PASSAGE SHOWN:
%%
The test is separated into level blocks. Start at level 1, regardless of what level you think you may be.

Five Short Audio Clips

Your goal is to be able to comprehend what is being said in the each clip. Each group of clips is taken from one specific popular anime. Why anime? Because… it’s anime. Later levels will mix in other more difficult audio like news.

Passing a Level Block 

Learning experience and materials you’ve used are varied. Your easy Edo history conversation is not my easy legal conversation. To make this fair, to move onto the next level block you only need to understand 3 out of 5 clips.

What Does Understand Mean?

By understanding 3 of 5 clips, you must be able to:

Listen to the sentence(s) and “comprehend” 85% of what you’ve just heard with the ability to respond to the sentence(s) as if you heard them in a conversation. It does not mean you can translate it into English. This is irrelevant. Ask yourself this. Could you continue this conversation with the other person? Not sure if you can? Try saying something in response.
%%
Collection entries
%%
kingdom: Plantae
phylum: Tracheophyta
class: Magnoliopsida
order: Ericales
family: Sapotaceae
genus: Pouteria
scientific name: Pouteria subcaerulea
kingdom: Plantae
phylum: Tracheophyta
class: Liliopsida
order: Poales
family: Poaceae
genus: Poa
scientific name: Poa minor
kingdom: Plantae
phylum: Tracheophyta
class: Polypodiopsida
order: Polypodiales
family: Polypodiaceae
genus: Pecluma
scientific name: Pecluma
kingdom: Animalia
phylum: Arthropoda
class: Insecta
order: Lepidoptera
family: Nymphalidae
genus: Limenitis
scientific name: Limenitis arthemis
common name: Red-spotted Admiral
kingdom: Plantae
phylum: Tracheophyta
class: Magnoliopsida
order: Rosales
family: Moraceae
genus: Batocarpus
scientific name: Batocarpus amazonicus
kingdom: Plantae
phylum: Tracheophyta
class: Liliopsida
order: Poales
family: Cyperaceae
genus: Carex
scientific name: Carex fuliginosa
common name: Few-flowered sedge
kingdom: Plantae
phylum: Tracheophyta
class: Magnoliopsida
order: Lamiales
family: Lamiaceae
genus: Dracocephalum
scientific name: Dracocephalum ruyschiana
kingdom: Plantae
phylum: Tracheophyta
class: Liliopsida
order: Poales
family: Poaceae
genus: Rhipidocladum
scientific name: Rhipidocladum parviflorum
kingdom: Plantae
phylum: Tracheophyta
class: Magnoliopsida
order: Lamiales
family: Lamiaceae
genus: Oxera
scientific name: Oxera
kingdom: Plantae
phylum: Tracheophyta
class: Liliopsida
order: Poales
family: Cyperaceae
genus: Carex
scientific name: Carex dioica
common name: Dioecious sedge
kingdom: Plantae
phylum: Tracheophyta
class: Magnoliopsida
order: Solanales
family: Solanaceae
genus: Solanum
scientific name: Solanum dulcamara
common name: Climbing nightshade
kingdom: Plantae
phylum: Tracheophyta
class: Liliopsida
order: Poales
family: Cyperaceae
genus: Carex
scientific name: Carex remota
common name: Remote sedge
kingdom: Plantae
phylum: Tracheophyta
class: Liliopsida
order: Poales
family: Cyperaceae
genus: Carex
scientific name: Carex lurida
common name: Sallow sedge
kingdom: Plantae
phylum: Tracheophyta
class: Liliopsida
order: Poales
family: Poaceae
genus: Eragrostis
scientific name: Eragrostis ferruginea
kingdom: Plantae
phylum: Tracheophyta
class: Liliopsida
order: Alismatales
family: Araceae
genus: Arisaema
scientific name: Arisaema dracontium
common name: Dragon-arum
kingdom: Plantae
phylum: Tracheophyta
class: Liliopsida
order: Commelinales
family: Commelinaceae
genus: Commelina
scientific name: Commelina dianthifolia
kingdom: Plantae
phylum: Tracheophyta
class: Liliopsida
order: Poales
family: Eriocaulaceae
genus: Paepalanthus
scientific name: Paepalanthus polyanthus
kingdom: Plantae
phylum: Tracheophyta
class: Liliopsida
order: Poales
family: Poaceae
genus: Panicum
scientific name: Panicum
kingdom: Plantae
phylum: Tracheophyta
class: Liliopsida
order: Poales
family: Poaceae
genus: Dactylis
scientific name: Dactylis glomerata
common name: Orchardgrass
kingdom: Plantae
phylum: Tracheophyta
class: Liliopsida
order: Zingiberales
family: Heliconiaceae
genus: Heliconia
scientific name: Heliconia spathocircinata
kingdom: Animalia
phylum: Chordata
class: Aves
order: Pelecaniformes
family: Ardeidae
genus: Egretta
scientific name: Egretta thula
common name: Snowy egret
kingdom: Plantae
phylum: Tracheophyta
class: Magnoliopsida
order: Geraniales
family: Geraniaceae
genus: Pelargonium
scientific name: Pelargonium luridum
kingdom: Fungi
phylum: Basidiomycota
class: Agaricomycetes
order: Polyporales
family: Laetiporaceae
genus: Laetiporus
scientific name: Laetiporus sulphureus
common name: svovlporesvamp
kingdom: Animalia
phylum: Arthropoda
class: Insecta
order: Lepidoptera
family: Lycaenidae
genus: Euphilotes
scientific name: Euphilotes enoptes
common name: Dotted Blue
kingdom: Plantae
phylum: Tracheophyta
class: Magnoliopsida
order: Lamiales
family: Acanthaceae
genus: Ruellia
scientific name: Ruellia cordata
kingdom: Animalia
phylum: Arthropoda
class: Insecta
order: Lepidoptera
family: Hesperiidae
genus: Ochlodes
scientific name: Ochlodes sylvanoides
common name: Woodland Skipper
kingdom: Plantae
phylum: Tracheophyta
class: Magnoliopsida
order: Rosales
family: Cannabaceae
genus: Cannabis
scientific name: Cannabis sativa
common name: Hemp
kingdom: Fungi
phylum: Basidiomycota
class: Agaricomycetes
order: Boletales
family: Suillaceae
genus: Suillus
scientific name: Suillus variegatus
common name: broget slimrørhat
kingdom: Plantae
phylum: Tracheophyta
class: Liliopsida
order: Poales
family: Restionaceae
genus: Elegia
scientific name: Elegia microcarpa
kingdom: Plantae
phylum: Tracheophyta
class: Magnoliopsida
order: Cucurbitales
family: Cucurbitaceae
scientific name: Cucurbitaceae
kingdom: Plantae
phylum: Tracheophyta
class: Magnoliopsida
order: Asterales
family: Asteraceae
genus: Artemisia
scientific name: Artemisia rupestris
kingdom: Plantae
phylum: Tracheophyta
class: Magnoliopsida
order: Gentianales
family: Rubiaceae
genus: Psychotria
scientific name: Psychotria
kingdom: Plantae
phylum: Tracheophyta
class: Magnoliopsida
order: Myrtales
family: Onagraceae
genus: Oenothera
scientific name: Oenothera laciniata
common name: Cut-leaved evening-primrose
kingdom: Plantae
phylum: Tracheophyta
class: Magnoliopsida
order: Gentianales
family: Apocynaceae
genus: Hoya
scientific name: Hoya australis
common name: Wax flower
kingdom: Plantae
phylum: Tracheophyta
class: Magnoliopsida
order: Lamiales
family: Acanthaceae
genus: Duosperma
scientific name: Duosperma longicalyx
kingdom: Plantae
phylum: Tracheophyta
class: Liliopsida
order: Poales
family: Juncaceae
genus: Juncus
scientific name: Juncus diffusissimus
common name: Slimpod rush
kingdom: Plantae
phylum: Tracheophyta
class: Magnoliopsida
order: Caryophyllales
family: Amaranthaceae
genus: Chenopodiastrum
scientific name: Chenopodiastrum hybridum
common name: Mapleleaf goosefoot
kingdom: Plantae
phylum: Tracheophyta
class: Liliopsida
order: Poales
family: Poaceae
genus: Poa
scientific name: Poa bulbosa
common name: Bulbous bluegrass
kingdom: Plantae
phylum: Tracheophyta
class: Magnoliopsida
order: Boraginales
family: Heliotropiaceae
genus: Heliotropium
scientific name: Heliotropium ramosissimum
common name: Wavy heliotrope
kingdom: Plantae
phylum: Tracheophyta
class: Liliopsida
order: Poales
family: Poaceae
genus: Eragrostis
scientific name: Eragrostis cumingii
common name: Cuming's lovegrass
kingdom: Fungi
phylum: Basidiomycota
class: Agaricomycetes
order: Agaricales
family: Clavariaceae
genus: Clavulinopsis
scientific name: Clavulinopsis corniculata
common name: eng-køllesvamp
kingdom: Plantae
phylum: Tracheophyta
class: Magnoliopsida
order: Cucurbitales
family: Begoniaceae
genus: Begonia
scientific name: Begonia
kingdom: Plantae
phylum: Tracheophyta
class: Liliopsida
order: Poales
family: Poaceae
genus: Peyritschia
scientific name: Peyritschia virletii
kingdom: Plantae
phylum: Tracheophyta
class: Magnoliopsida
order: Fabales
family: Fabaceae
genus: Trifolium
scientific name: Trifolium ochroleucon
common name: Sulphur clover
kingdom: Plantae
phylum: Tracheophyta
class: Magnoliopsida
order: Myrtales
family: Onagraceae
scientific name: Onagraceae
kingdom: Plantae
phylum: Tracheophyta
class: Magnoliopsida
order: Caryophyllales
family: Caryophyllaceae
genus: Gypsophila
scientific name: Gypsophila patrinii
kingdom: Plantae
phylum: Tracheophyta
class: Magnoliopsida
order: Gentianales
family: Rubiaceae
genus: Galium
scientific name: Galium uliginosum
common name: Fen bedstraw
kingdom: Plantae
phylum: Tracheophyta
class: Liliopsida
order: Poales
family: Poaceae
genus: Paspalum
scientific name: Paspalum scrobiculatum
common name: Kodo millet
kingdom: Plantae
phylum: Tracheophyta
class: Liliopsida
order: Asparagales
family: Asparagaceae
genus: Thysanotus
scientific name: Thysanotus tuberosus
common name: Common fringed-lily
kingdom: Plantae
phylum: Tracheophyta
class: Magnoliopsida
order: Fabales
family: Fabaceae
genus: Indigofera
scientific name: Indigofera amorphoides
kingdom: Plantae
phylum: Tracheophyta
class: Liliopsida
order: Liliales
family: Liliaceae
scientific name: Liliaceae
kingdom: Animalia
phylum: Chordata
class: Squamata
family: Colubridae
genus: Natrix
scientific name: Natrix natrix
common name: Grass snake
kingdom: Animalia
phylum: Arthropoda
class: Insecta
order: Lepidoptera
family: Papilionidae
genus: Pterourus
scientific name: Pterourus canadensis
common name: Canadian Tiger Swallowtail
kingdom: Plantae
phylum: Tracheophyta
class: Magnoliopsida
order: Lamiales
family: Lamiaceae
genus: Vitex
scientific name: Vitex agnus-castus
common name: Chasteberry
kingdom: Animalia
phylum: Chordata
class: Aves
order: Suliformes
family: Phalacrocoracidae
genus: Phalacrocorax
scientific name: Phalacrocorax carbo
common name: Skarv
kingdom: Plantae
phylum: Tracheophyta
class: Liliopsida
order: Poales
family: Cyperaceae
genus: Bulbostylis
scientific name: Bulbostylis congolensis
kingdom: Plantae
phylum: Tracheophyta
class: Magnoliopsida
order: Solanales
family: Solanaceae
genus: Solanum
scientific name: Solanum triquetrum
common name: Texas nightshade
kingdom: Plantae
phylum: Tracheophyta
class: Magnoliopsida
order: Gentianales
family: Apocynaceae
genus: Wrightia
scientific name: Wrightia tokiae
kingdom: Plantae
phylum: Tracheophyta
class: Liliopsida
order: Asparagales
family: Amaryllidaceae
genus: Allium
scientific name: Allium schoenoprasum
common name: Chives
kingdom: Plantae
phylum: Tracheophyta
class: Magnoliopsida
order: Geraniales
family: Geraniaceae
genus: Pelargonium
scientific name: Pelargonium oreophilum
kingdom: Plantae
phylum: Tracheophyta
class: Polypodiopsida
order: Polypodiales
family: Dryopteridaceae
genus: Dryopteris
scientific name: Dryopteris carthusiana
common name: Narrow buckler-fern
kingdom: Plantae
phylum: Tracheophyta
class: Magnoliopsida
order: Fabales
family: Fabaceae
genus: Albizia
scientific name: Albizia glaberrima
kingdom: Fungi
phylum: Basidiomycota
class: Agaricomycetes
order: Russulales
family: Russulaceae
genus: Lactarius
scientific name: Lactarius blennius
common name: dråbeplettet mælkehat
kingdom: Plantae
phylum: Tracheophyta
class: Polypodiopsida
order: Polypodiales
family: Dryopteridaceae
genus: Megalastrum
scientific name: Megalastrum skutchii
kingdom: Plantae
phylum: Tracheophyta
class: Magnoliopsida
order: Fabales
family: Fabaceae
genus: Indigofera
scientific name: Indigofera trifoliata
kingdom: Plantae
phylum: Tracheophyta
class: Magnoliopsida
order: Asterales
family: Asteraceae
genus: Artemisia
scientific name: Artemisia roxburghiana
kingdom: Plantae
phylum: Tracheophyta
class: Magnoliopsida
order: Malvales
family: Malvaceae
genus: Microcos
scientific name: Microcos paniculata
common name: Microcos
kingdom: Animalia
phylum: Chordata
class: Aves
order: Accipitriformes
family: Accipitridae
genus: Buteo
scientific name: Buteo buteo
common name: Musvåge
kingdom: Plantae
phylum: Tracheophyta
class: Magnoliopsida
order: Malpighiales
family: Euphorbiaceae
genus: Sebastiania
%%
OBJECTIVES:
[A] Quote the listening test instructions word for word, in full.
[B] Print the rows word for word, starting at the line that contains "genus: Albizia" and ending with the last line of the rows.

PER-TASK ANSWERS:
[A]
The test is separated into level blocks. Start at level 1, regardless of what level you think you may be.

Five Short Audio Clips

Your goal is to be able to comprehend what is being said in the each clip. Each group of clips is taken from one specific popular anime. Why anime? Because… it’s anime. Later levels will mix in other more difficult audio like news.

Passing a Level Block 

Learning experience and materials you’ve used are varied. Your easy Edo history conversation is not my easy legal conversation. To make this fair, to move onto the next level block you only need to understand 3 out of 5 clips.

What Does Understand Mean?

By understanding 3 of 5 clips, you must be able to:

Listen to the sentence(s) and “comprehend” 85% of what you’ve just heard with the ability to respond to the sentence(s) as if you heard them in a conversation. It does not mean you can translate it into English. This is irrelevant. Ask yourself this. Could you continue this conversation with the other person? Not sure if you can? Try saying something in response.

[B]
genus: Albizia
scientific name: Albizia glaberrima
kingdom: Fungi
phylum: Basidiomycota
class: Agaricomycetes
order: Russulales
family: Russulaceae
genus: Lactarius
scientific name: Lactarius blennius
common name: dråbeplettet mælkehat
kingdom: Plantae
phylum: Tracheophyta
class: Polypodiopsida
order: Polypodiales
family: Dryopteridaceae
genus: Megalastrum
scientific name: Megalastrum skutchii
kingdom: Plantae
phylum: Tracheophyta
class: Magnoliopsida
order: Fabales
family: Fabaceae
genus: Indigofera
scientific name: Indigofera trifoliata
kingdom: Plantae
phylum: Tracheophyta
class: Magnoliopsida
order: Asterales
family: Asteraceae
genus: Artemisia
scientific name: Artemisia roxburghiana
kingdom: Plantae
phylum: Tracheophyta
class: Magnoliopsida
order: Malvales
family: Malvaceae
genus: Microcos
scientific name: Microcos paniculata
common name: Microcos
kingdom: Animalia
phylum: Chordata
class: Aves
order: Accipitriformes
family: Accipitridae
genus: Buteo
scientific name: Buteo buteo
common name: Musvåge
kingdom: Plantae
phylum: Tracheophyta
class: Magnoliopsida
order: Malpighiales
family: Euphorbiaceae
genus: Sebastiania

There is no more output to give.